PRESS RELEASE
Kathryn Lynch, Her Days and Nights
Jan 8 – Feb 14, 2009
Kathryn Lynch – Here Days and Nights Part 2
My first memory of Kathryn Lynch's work is when I visited her studio over a decade ago, and was immediately mesmerized by one of her intense blue, Hudson River night scenes. The outlines of the buildings could just barely be discerned in the darkness, exuding a potent tranquility, while tiny lights flickered, infusing the canvas with life. With each passing moment, new forms and details emerged from the darkness, and the peaceful mood of the work enveloped me.
Lynch does not transcribe what she sees, but rather transforms what she observes day after day into a beautiful abstraction of simple often whimsical forms and intense colors. As the works draw you in, the brush strokes reveal more subtleties each time you look at them. For example, in the current collection, note the tiny dabs of pink visible in the foliage in the left foreground of Sun Reflected.
What seems to be paramount in her work is capturing a mood or feeling. Lynch describes her process this way: "I paint what I walk by on a regular basis. When you walk down the same street everyday you walk with a sense of remembering and forgetting, noticing and knowing. I mix all that stuff rattling around in our minds and bodies with what I see and make it into a picture. The picture creates a home for the senses, a home for the noise in the brain; it is proof that we are alive." Stylistically and in terms of sensibility, Lynch’s work is akin to that of Albert Pinkham Ryder (1847-1917). Both artists have a very distinct style and use their own vocabulary of simplified natural forms to create landscapes which are much more about expression than representation, about introspection and personal vision rather than the acute observation of details from nature. Lynch’s unique style is evident in her rendering of a new protagonist in her work – the boat. The structure of the boat is merely suggested in a few brushstrokes. The boat is significant in terms of the formal elements in her work as in Fireworks, in which the boats create a rhythmic pattern across the picture plane. This pattern is enhanced by the swirls of bright light reflected from the boats onto the water. From the solidly anchored black boats, the trim vertical masts lead the eye upward to be met by the brilliant array of exploding red, green, and yellow fireworks that are streaming down from the sky. In the painting 3 Boats, the boats give a sense of scale to the scene. There is a blanket of fog over the water and the scene becomes more clouded as the eye travels into the background. This effect is exemplified by the boats which almost disappear into the murkiness.
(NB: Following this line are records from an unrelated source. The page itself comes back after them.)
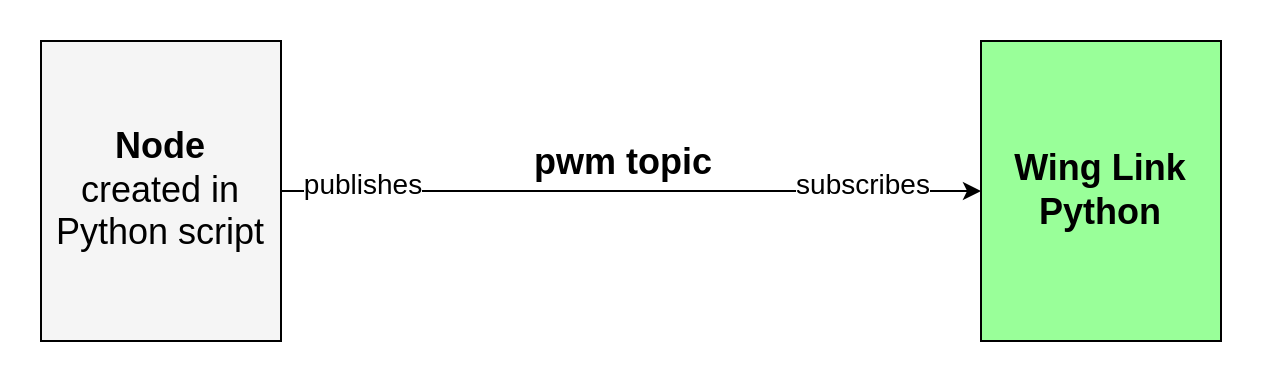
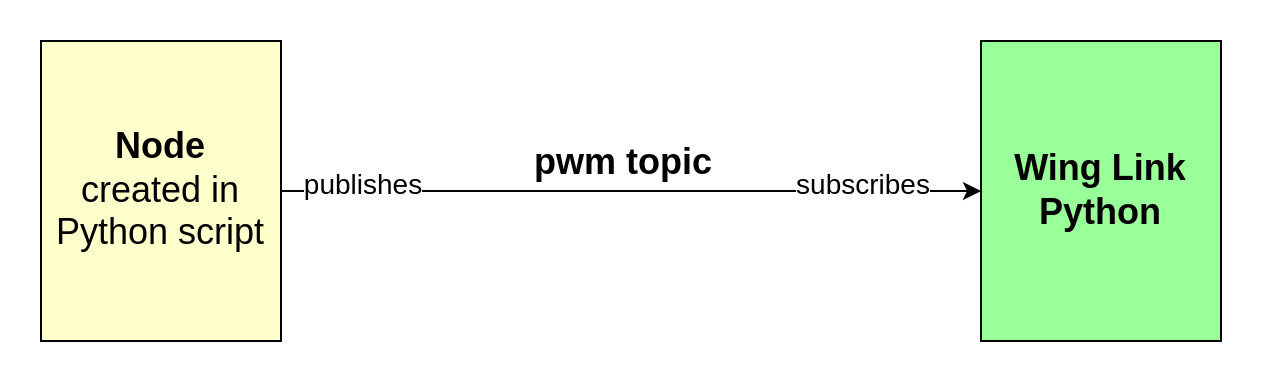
  <mxCell id="0" />
  <mxCell id="1" parent="0" />
  <mxCell id="2" style="edgeStyle=orthogonalEdgeStyle;rounded=0;orthogonalLoop=1;jettySize=auto;html=1;exitX=1;exitY=0.5;exitDx=0;exitDy=0;fontSize=18;entryX=0;entryY=0.5;entryDx=0;entryDy=0;" edge="1" parent="1" source="6" target="7"><mxGeometry relative="1" as="geometry"><mxPoint x="230" y="95" as="targetPoint" /></mxGeometry></mxCell>
  <mxCell id="3" value="&lt;b&gt;pwm topic&lt;/b&gt;" style="edgeLabel;html=1;align=center;verticalAlign=middle;resizable=0;points=[];fontSize=18;" vertex="1" connectable="0" parent="2"><mxGeometry x="-0.303" y="3" relative="1" as="geometry"><mxPoint x="48" y="-12" as="offset" /></mxGeometry></mxCell>
  <mxCell id="4" value="&lt;font style=&quot;font-size: 14px&quot;&gt;publishes&lt;/font&gt;" style="edgeLabel;html=1;align=center;verticalAlign=middle;resizable=0;points=[];fontSize=18;" vertex="1" connectable="0" parent="2"><mxGeometry x="-0.754" y="-3" relative="1" as="geometry"><mxPoint x="-3" y="-8" as="offset" /></mxGeometry></mxCell>
  <mxCell id="5" value="&lt;font style=&quot;font-size: 14px&quot;&gt;subscribes&lt;/font&gt;" style="edgeLabel;html=1;align=center;verticalAlign=middle;resizable=0;points=[];fontSize=18;" vertex="1" connectable="0" parent="2"><mxGeometry x="0.8" y="-3" relative="1" as="geometry"><mxPoint x="-25" y="-8" as="offset" /></mxGeometry></mxCell>
- <mxCell id="6" value="&lt;font style=&quot;font-size: 18px&quot;&gt;&lt;b&gt;Node&lt;/b&gt;&lt;br&gt;created in Python script&lt;/font&gt;" style="rounded=0;whiteSpace=wrap;html=1;fillColor=#f5f5f5;" vertex="1" parent="1"><mxGeometry x="20" y="20" width="120" height="150" as="geometry" /></mxCell>
+ <mxCell id="6" value="&lt;font style=&quot;font-size: 18px&quot;&gt;&lt;b&gt;Node&lt;/b&gt;&lt;br&gt;created in Python script&lt;/font&gt;" style="rounded=0;whiteSpace=wrap;html=1;fillColor=#FFFFCC;" vertex="1" parent="1"><mxGeometry x="20" y="20" width="120" height="150" as="geometry" /></mxCell>
  <mxCell id="7" value="&lt;span style=&quot;font-size: 18px&quot;&gt;&lt;b&gt;Wing Link Python&lt;/b&gt;&lt;/span&gt;" style="rounded=0;whiteSpace=wrap;html=1;fillColor=#99FF99;" vertex="1" parent="1"><mxGeometry x="490" y="20" width="120" height="150" as="geometry" /></mxCell>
The only element that pops out is the bright blue downed sail visible on the boat to the right. The inclusion of the boat in the composition adds more of a narrative to the work -- inviting you into the picture and allowing you to feel the mood: the excitement is palpable in Fireworks, the peacefulness soothing in Lonesome Sail, and the pensive quality and sense of solitude calming in Moon and a Sense.
Color, weather, time of day, brush stroke, and scale all contribute to creating a mood or evoking a certain feeling in the viewer of Lynch's paintings. While her large scale works engulf you, the small size of Moon and a Sense gives the work a certain intimacy like a small jewel inviting you to come up close and peek around the tree into the scene. In Peeping Sun the orange burst of color of the rising sun as it pops up from behind the hills, the vibrant brushwork of the greenery in the foreground and of the rolling hills in the background all add to the vitality of the scene.
Lynch's paintings lay somewhere between abstraction and representation – she draws upon her distinct vocabulary of forms and creates art that transports you and stays with you - in your mind and in your memory.
- Carolyn Lane
Carolyn Lane is a fine art consultant and art historian. She lives in New York City.